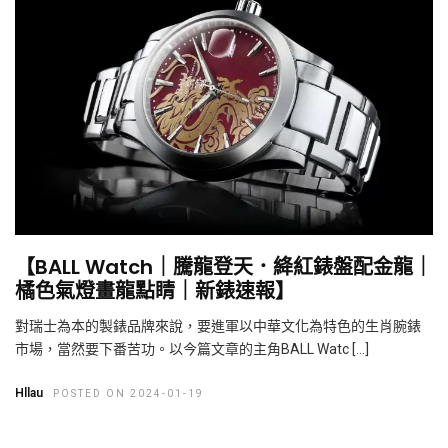
【BALL Watch｜騰龍登天．絳紅錶盤配金龍｜
橘色氣燈畫龍點睛｜新錶速報】
對瑞士為本的製錶品牌來說，要進軍以中華文化為特色的生肖腕錶
市場，當然要下番苦功。以今篇文章的主角BALL Watc […]
Hllau
POSTED ON 2024-01-19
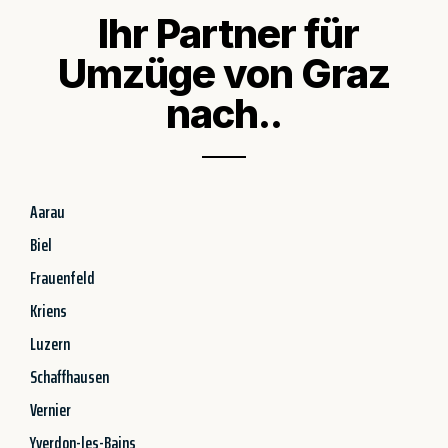
Ihr Partner für
Umzüge von Graz
nach..
Aarau
Biel
Frauenfeld
Kriens
Luzern
Schaffhausen
Vernier
Yverdon-les-Bains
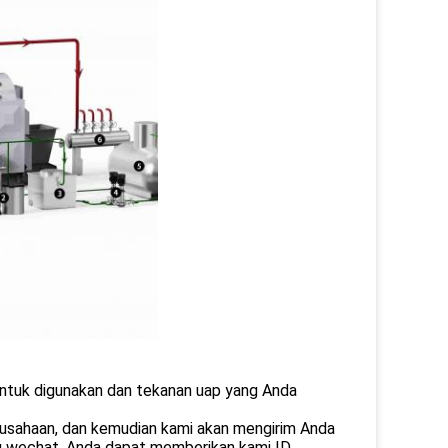
 untuk digunakan dan tekanan uap yang Anda
usahaan, dan kemudian kami akan mengirim Anda
au wechat, Anda dapat memberikan kami ID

▶ _Exercise instructions_
If a line contains the word "kami", it counts; please state how many such lines the records above have, and nothing more.

▶ _Written response_
2